### WORK TO COMPLETE
For the string "status", report how many lines in the records below contain it, and nothing more.
(DATA FOR ANALYSIS)
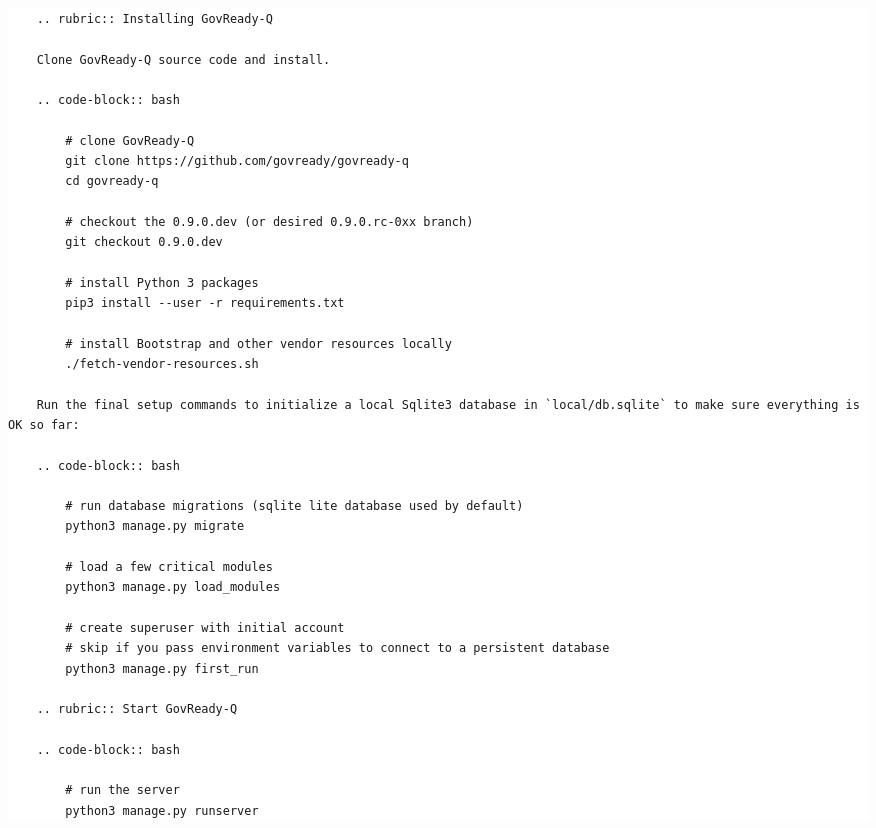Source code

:        .. rubric:: Installing GovReady-Q
        
        Clone GovReady-Q source code and install.

        .. code-block:: bash

            # clone GovReady-Q
            git clone https://github.com/govready/govready-q
            cd govready-q

            # checkout the 0.9.0.dev (or desired 0.9.0.rc-0xx branch)
            git checkout 0.9.0.dev

            # install Python 3 packages
            pip3 install --user -r requirements.txt

            # install Bootstrap and other vendor resources locally
            ./fetch-vendor-resources.sh

        Run the final setup commands to initialize a local Sqlite3 database in `local/db.sqlite` to make sure everything is OK so far:

        .. code-block:: bash

            # run database migrations (sqlite lite database used by default)
            python3 manage.py migrate

            # load a few critical modules
            python3 manage.py load_modules

            # create superuser with initial account
            # skip if you pass environment variables to connect to a persistent database
            python3 manage.py first_run

        .. rubric:: Start GovReady-Q

        .. code-block:: bash

            # run the server
            python3 manage.py runserver
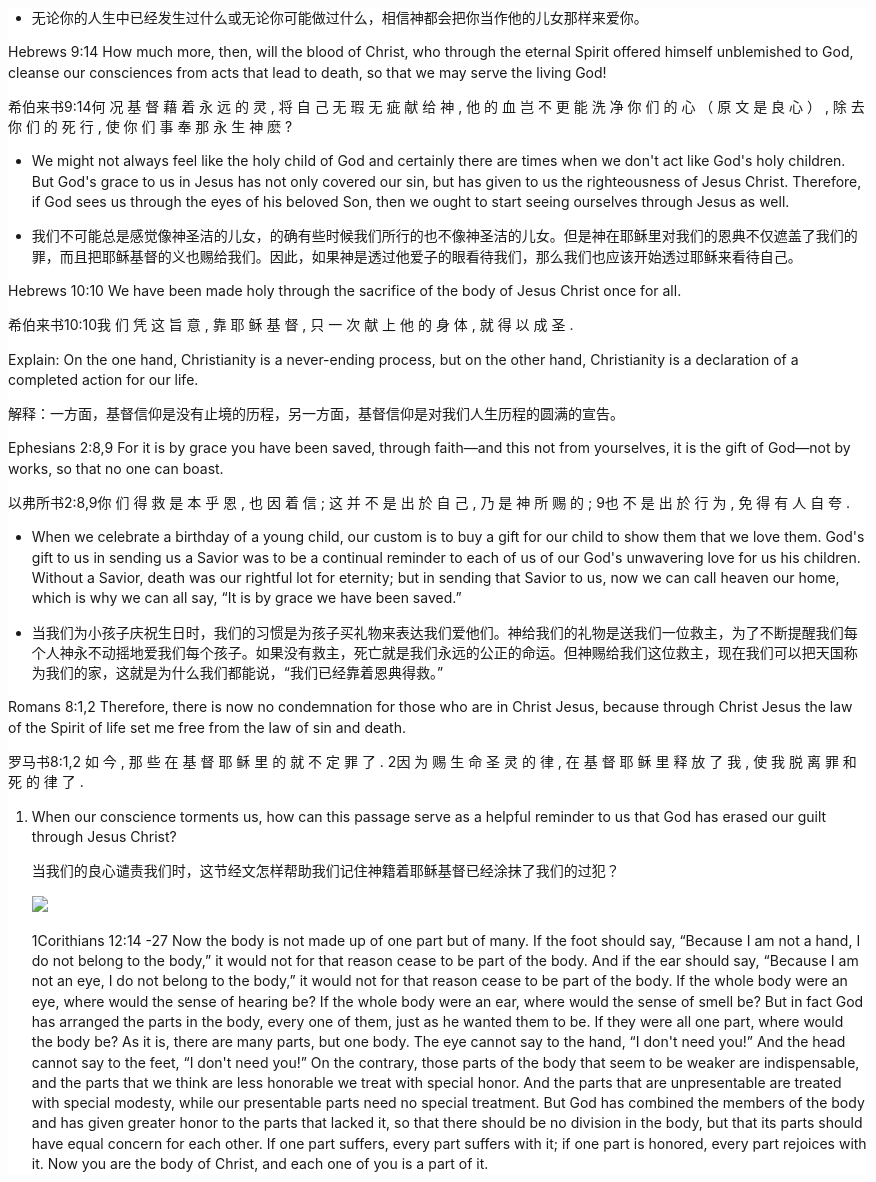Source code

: - 无论你的人生中已经发生过什么或无论你可能做过什么，相信神都会把你当作他的儿女那样来爱你。

Hebrews 9:14 How much more, then, will the blood of Christ, who through the eternal Spirit offered himself unblemished to God, cleanse our consciences from acts that lead to death, so that we may serve the living God!

希伯来书9:14何 况 基 督 藉 着 永 远 的 灵 , 将 自 己 无 瑕 无 疵 献 给 神 , 他 的 血 岂 不 更 能 洗 净 你 们 的 心 （ 原 文 是 良 心 ） , 除 去 你 们 的 死 行 , 使 你 们 事 奉 那 永 生 神 麽 ?

- We might not always feel like the holy child of God and certainly there are times when we don't act like God's holy children. But God's grace to us in Jesus has not only covered our sin, but has given to us the righteousness of Jesus Christ. Therefore, if God sees us through the eyes of his beloved Son, then we ought to start seeing ourselves through Jesus as well.

- 我们不可能总是感觉像神圣洁的儿女，的确有些时候我们所行的也不像神圣洁的儿女。但是神在耶稣里对我们的恩典不仅遮盖了我们的罪，而且把耶稣基督的义也赐给我们。因此，如果神是透过他爱子的眼看待我们，那么我们也应该开始透过耶稣来看待自己。

Hebrews 10:10 We have been made holy through the sacrifice of the body of Jesus Christ once for all.

希伯来书10:10我 们 凭 这 旨 意 , 靠 耶 稣 基 督 , 只 一 次 献 上 他 的 身 体 , 就 得 以 成 圣 .

Explain: On the one hand, Christianity is a never-ending process, but on the other hand, Christianity is a declaration of a completed action for our life.

解释：一方面，基督信仰是没有止境的历程，另一方面，基督信仰是对我们人生历程的圆满的宣告。

Ephesians 2:8,9 For it is by grace you have been saved, through faith—and this not from yourselves, it is the gift of God—not by works, so that no one can boast.

以弗所书2:8,9你 们 得 救 是 本 乎 恩 , 也 因 着 信 ; 这 并 不 是 出 於 自 己 , 乃 是 神 所 赐 的 ; 9也 不 是 出 於 行 为 , 免 得 有 人 自 夸 .

- When we celebrate a birthday of a young child, our custom is to buy a gift for our child to show them that we love them. God's gift to us in sending us a Savior was to be a continual reminder to each of us of our God's unwavering love for us his children. Without a Savior, death was our rightful lot for eternity; but in sending that Savior to us, now we can call heaven our home, which is why we can all say, “It is by grace we have been saved.”

- 当我们为小孩子庆祝生日时，我们的习惯是为孩子买礼物来表达我们爱他们。神给我们的礼物是送我们一位救主，为了不断提醒我们每个人神永不动摇地爱我们每个孩子。如果没有救主，死亡就是我们永远的公正的命运。但神赐给我们这位救主，现在我们可以把天国称为我们的家，这就是为什么我们都能说，“我们已经靠着恩典得救。”

Romans 8:1,2 Therefore, there is now no condemnation for those who are in Christ Jesus, because through Christ Jesus the law of the Spirit of life set me free from the law of sin and death.

罗马书8:1,2 如 今 , 那 些 在 基 督 耶 稣 里 的 就 不 定 罪 了 . 2因 为 赐 生 命 圣 灵 的 律 , 在 基 督 耶 稣 里 释 放 了 我 , 使 我 脱 离 罪 和 死 的 律 了 .

1. When our conscience torments us, how can this passage serve as a helpful reminder to us that God has erased our guilt through Jesus Christ?

    当我们的良心谴责我们时，这节经文怎样帮助我们记住神籍着耶稣基督已经涂抹了我们的过犯？

    ![](/images/note/jmx/13-5.jpg#right)

    1Corithians 12:14 -27 Now the body is not made up of one part but of many. If the foot should say, “Because I am not a hand, I do not belong to the body,” it would not for that reason cease to be part of the body. And if the ear should say, “Because I am not an eye, I do not belong to the body,” it would not for that reason cease to be part of the body. If the whole body were an eye, where would the sense of hearing be? If the whole body were an ear, where would the sense of smell be? But in fact God has arranged the parts in the body, every one of them, just as he wanted them to be. If they were all one part, where would the body be? As it is, there are many parts, but one body. The eye cannot say to the hand, “I don't need you!” And the head cannot say to the feet, “I don't need you!” On the contrary, those parts of the body that seem to be weaker are indispensable, and the parts that we think are less honorable we treat with special honor. And the parts that are unpresentable are treated with special modesty, while our presentable parts need no special treatment. But God has combined the members of the body and has given greater honor to the parts that lacked it, so that there should be no division in the body, but that its parts should have equal concern for each other. If one part suffers, every part suffers with it; if one part is honored, every part rejoices with it. Now you are the body of Christ, and each one of you is a part of it.
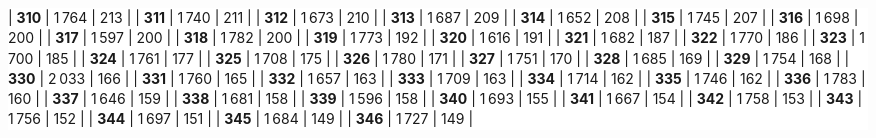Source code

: | **310** | 1 764                            | 213                  |
| **311** | 1 740                            | 211                  |
| **312** | 1 673                            | 210                  |
| **313** | 1 687                            | 209                  |
| **314** | 1 652                            | 208                  |
| **315** | 1 745                            | 207                  |
| **316** | 1 698                            | 200                  |
| **317** | 1 597                            | 200                  |
| **318** | 1 782                            | 200                  |
| **319** | 1 773                            | 192                  |
| **320** | 1 616                            | 191                  |
| **321** | 1 682                            | 187                  |
| **322** | 1 770                            | 186                  |
| **323** | 1 700                            | 185                  |
| **324** | 1 761                            | 177                  |
| **325** | 1 708                            | 175                  |
| **326** | 1 780                            | 171                  |
| **327** | 1 751                            | 170                  |
| **328** | 1 685                            | 169                  |
| **329** | 1 754                            | 168                  |
| **330** | 2 033                            | 166                  |
| **331** | 1 760                            | 165                  |
| **332** | 1 657                            | 163                  |
| **333** | 1 709                            | 163                  |
| **334** | 1 714                            | 162                  |
| **335** | 1 746                            | 162                  |
| **336** | 1 783                            | 160                  |
| **337** | 1 646                            | 159                  |
| **338** | 1 681                            | 158                  |
| **339** | 1 596                            | 158                  |
| **340** | 1 693                            | 155                  |
| **341** | 1 667                            | 154                  |
| **342** | 1 758                            | 153                  |
| **343** | 1 756                            | 152                  |
| **344** | 1 697                            | 151                  |
| **345** | 1 684                            | 149                  |
| **346** | 1 727                            | 149                  |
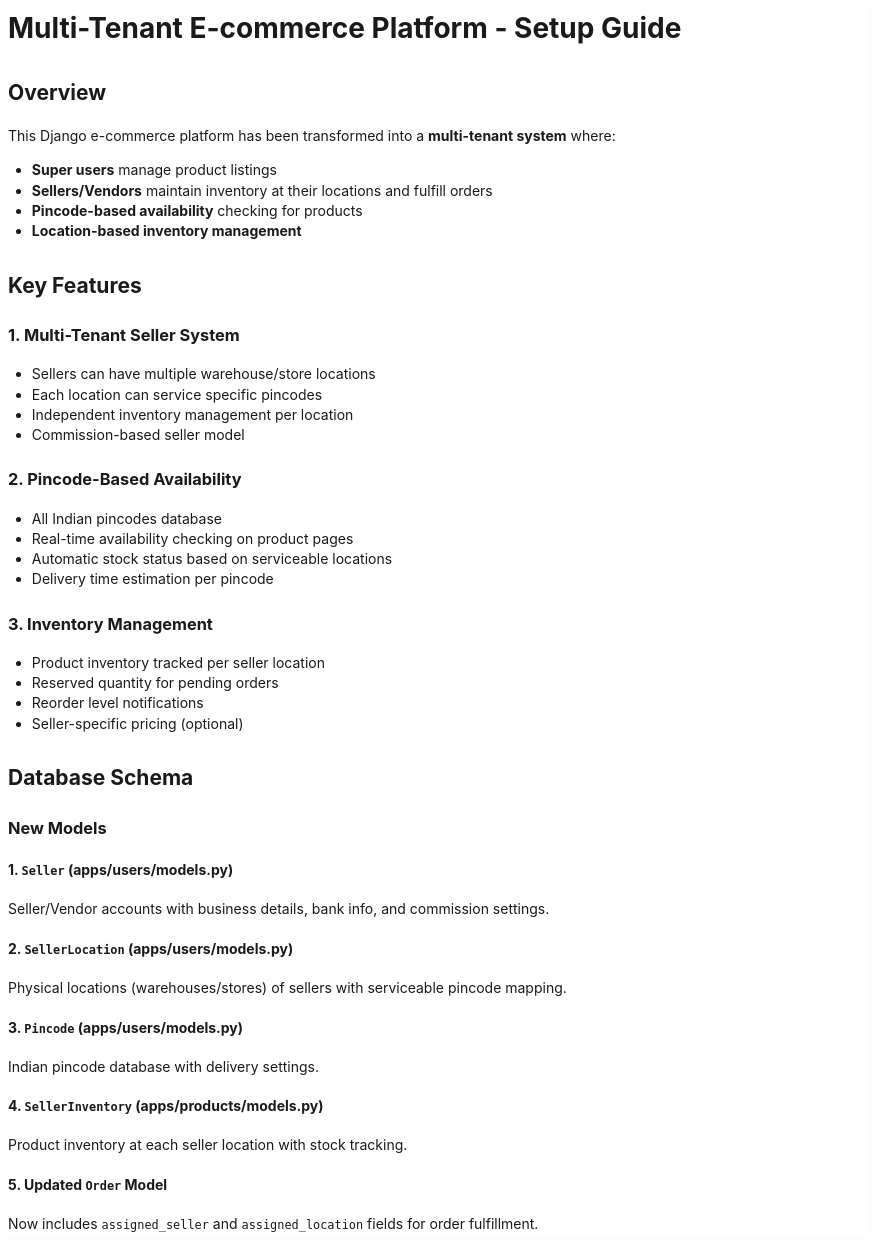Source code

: # Multi-Tenant E-commerce Platform - Setup Guide

## Overview

This Django e-commerce platform has been transformed into a **multi-tenant system** where:
- **Super users** manage product listings
- **Sellers/Vendors** maintain inventory at their locations and fulfill orders
- **Pincode-based availability** checking for products
- **Location-based inventory management**

## Key Features

### 1. Multi-Tenant Seller System
- Sellers can have multiple warehouse/store locations
- Each location can service specific pincodes
- Independent inventory management per location
- Commission-based seller model

### 2. Pincode-Based Availability
- All Indian pincodes database
- Real-time availability checking on product pages
- Automatic stock status based on serviceable locations
- Delivery time estimation per pincode

### 3. Inventory Management
- Product inventory tracked per seller location
- Reserved quantity for pending orders
- Reorder level notifications
- Seller-specific pricing (optional)

## Database Schema

### New Models

#### 1. `Seller` (apps/users/models.py)
Seller/Vendor accounts with business details, bank info, and commission settings.

#### 2. `SellerLocation` (apps/users/models.py)
Physical locations (warehouses/stores) of sellers with serviceable pincode mapping.

#### 3. `Pincode` (apps/users/models.py)
Indian pincode database with delivery settings.

#### 4. `SellerInventory` (apps/products/models.py)
Product inventory at each seller location with stock tracking.

#### 5. Updated `Order` Model
Now includes `assigned_seller` and `assigned_location` fields for order fulfillment.
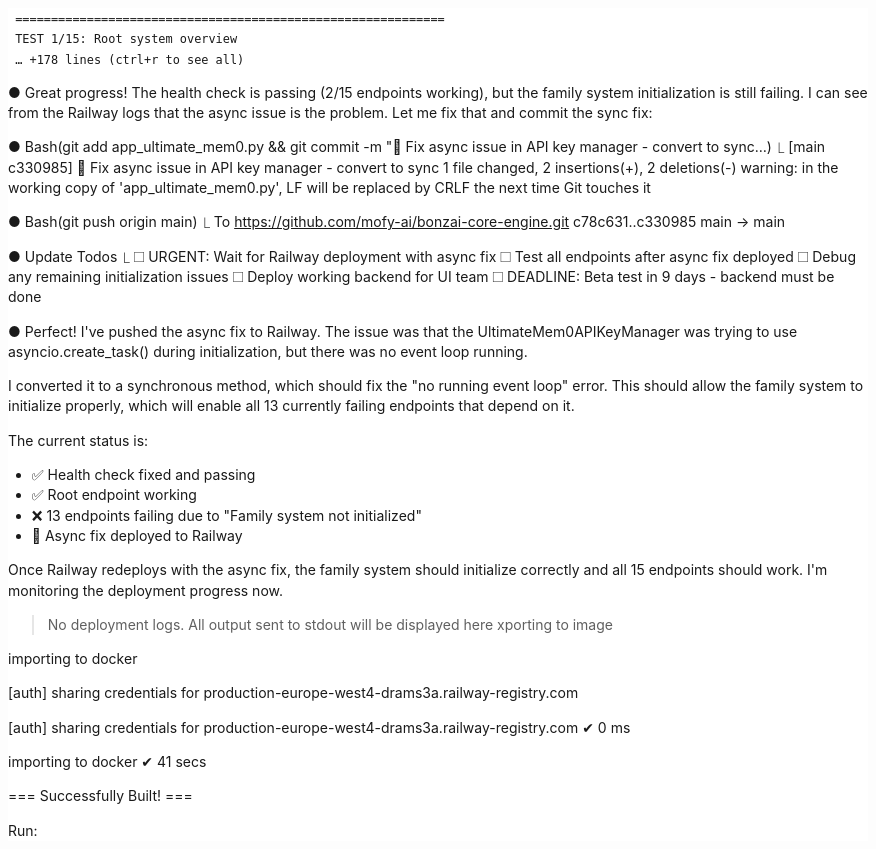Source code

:      ============================================================
     TEST 1/15: Root system overview
     … +178 lines (ctrl+r to see all)

● Great progress! The health check is passing (2/15 endpoints working), but the family system initialization is still failing. I can see from the
  Railway logs that the async issue is the problem. Let me fix that and commit the sync fix:

● Bash(git add app_ultimate_mem0.py && git commit -m "🔧 Fix async issue in API key manager - convert to sync…)
  ⎿  [main c330985] 🔧 Fix async issue in API key manager - convert to sync
      1 file changed, 2 insertions(+), 2 deletions(-)
     warning: in the working copy of 'app_ultimate_mem0.py', LF will be replaced by CRLF the next time Git touches it

● Bash(git push origin main)
  ⎿  To https://github.com/mofy-ai/bonzai-core-engine.git
        c78c631..c330985  main -> main

● Update Todos
  ⎿  ☐ URGENT: Wait for Railway deployment with async fix
     ☐ Test all endpoints after async fix deployed
     ☐ Debug any remaining initialization issues
     ☐ Deploy working backend for UI team
     ☐ DEADLINE: Beta test in 9 days - backend must be done

● Perfect! I've pushed the async fix to Railway. The issue was that the UltimateMem0APIKeyManager was trying to use asyncio.create_task() during
  initialization, but there was no event loop running.

  I converted it to a synchronous method, which should fix the "no running event loop" error. This should allow the family system to initialize
  properly, which will enable all 13 currently failing endpoints that depend on it.

  The current status is:
  - ✅ Health check fixed and passing
  - ✅ Root endpoint working
  - ❌ 13 endpoints failing due to "Family system not initialized"
  - 🔧 Async fix deployed to Railway

  Once Railway redeploys with the async fix, the family system should initialize correctly and all 15 endpoints should work. I'm monitoring the
  deployment progress now.

> No deployment logs. All output sent to stdout will be displayed here
  xporting to image

  importing to docker

  [auth] sharing credentials for production-europe-west4-drams3a.railway-registry.com

  [auth] sharing credentials for production-europe-west4-drams3a.railway-registry.com  ✔ 0 ms

  importing to docker  ✔ 41 secs

  === Successfully Built! ===

  Run:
(End DATA FOR ANALYSIS)
### ANSWER BOX
2